Our findings agree with the ABN guidelines [1] in that the guidelines classify IFN-β and GA as drugs of ‘moderate efficacy’, and observe that there is not much data to support differences in effectiveness between them. Our analysis does suggest that these drugs are effective in reducing relapse rate, which may have an effect on progression.
Longer-term observational cohorts have also examined DMT effectiveness over time and shed some doubt on the findings from randomised trials. In the year 8 analyses from the UK Risk Sharing Scheme, DMTs were not found to be cost-effective and the drugs assessed were not substantially different in terms of delays in disease progression (personal communication with UK Department of Health, 2016). An analysis from the MSBase study, an international registry with ‘real-world’ data from MS patients, has suggested that GA or subcutaneous IFN-β-1a are more effective in controlling relapse rate than other IFN-β, though drugs were not different on disease progression [23]. While this analysis relied on matching to overcome lack of randomisation, a strength is that it used disability progression confirmed at 12 months instead of at 3 or 6 months.
Future research
First, findings from this review will require updating as generic versions of the DMTs considered here are authorised. For example, the GATE trial also tested a generic version of glatiramer acetate against the branded version and placebo [24]. Key flaws in the assembled clinical effectiveness evidence included the lack of long-term follow-up and the absence of a measure for disease progression adequately capturing worsening of disability. A large-scale, longitudinal randomised trial comparing active first-line agents and using clinically meaningful and robust measures of disability progression would contribute towards resolving uncertainty about the relative benefits of different IFN or GA formulations (and other first line agents). While other, newer first line agents were beyond the remit of our systematic review, few randomised comparisons exist and thus a large trial could resolve remaining questions of comparative effectiveness.
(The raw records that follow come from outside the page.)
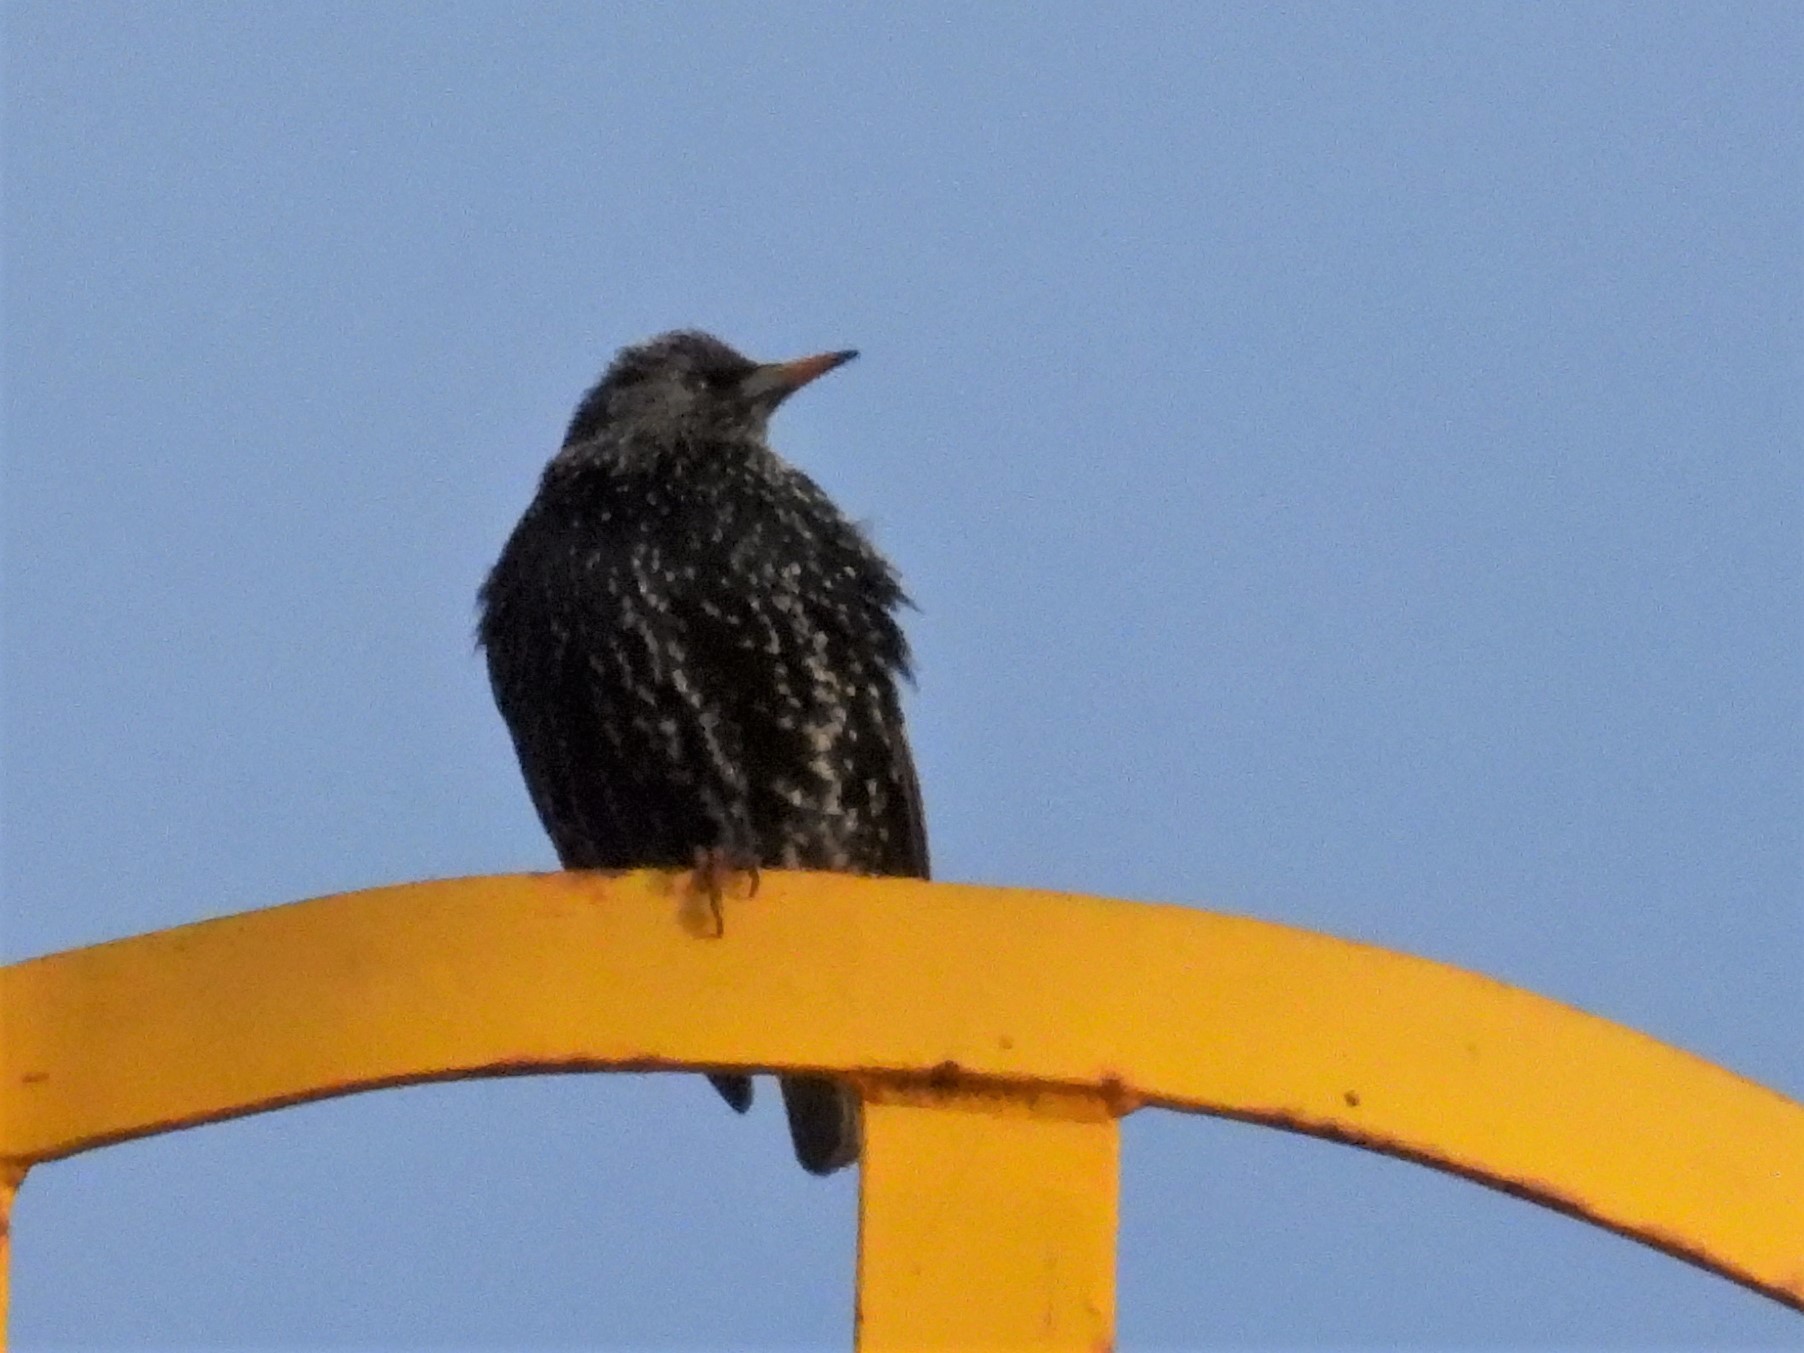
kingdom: Animalia
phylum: Chordata
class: Aves
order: Passeriformes
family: Sturnidae
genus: Sturnus
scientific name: Sturnus vulgaris
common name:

It may also be that using standardised definitions for relapses and disease progression together with blinded adjudicator panels could attenuate the risk of bias accruing to an open-label trial. Because of this lack of long-term follow-up, DMT trials are not informative on whether drugs delay progression to SPMS. Understanding long-term effectiveness of DMTs as described above would will also provide better information for informing cost-effectiveness evaluations, the effectiveness estimates for which currently rely on extrapolation from short-term trials. Use of a more relevant measure for disability and disease progression, especially as regards the development of secondary progressive MS, will also lead to better and more robust valuation of benefits accruing from DMTs.
Finally, above and beyond the broad interpretation that DMTs reduce ARR, there is a need to understand who responds best to DMTs; especially who does not respond to IFN or GA early on, to enable more targeted therapeutic decisions. Though several trials included in our clinical effectiveness review used subgroup analyses, based for example, on presenting lesions or demographic characteristics, a more fine-grained understanding can help patients and clinicians make better-informed decisions.